Everyone in the room is now commenting like, “I could use that money!” or “Oh man, my kids would be so happy!” – all completely suckered in. Now, of course, there are 50 or so people in the room and he says “We obviously can’t hire all of you, but here’s a phone number to call within the next hour and we’re going to conduct a phone interview. If we like you, there’s a 3rd session tomorrow where you will begin training under your new manager.”
“Clever,” I thought, “you could hire everyone in this room, just split them up with different trainers in different locations, and they think the 7 or 8 people they are with are the ones who “made” it. Lie #7 – it’s an exclusive job.

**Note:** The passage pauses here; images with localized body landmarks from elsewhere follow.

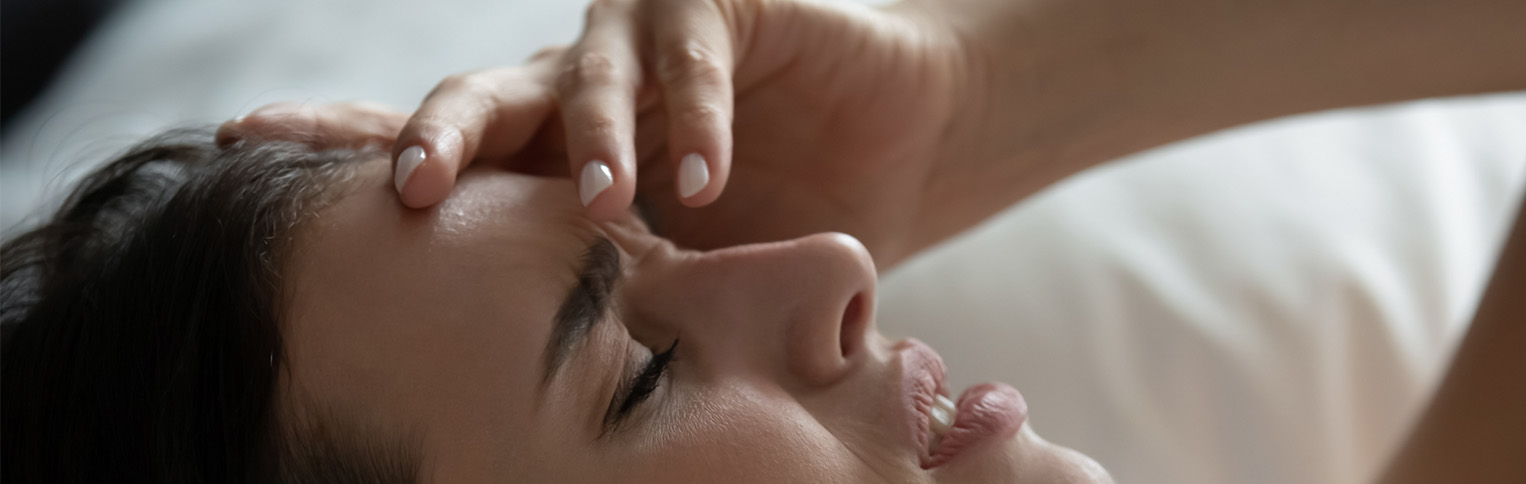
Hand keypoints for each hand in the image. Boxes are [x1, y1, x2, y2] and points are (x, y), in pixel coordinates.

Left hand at [223, 0, 983, 265]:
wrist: (887, 141)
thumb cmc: (772, 212)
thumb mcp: (680, 271)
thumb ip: (613, 303)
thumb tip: (539, 405)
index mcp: (546, 149)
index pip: (439, 146)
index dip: (346, 139)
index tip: (241, 143)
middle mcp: (573, 86)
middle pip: (480, 97)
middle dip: (439, 138)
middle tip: (409, 193)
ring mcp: (641, 43)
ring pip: (581, 72)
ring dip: (589, 137)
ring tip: (602, 206)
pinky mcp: (717, 9)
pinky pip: (691, 57)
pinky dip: (696, 117)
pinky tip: (702, 177)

I, of course, just left and didn’t call. I pitied all those who were stupid enough to believe the spiel by Billy and his ridiculous sales numbers that supposedly banked thousands of dollars for you. Billy must have been doing well for himself though; he drove a Maserati, and claimed he had a huge house. He’s on the top of the pyramid – he gets a commission on everyone in that room that signs up. It doesn’t matter if they fail to meet their quota. If 30 people sign up and only manage to sell 10 bottles each, he still is making probably about $3K for himself, while the individual apparently sometimes doesn’t even get paid.
So very disappointed and sad, I decide to investigate the company more – the internet had been right on with all the scam warnings. The company is a bunch of lies or at best, serious bending of the truth.
I looked up the info I got from the perfume bottle. The company is based in Holland but imports the perfumes from a factory in China. SURPRISE. I found the factory website; all the perfumes they produce are the products that O. W. O. sells – so yet another lie. Lie #8 – made in Holland?.
To top it off, I called some of the other telephone numbers from the Classifieds to discover they all lead to these guys. Pretty much every job posting in the miscellaneous section is just O. W. O. Lie #9 – 6 different ads, same place.
They managed to get my hopes up twice now, first making me think I was getting a management-training job and second suckering me into thinking that there were several jobs available in the classifieds when they were all just dead ends. Don’t fall for these scammers. I think it’s disgusting how in this economy, with so many people struggling, that these guys prey on people’s desperation.
Hey – anybody got any leads on a job for an eager and now lot smarter college grad?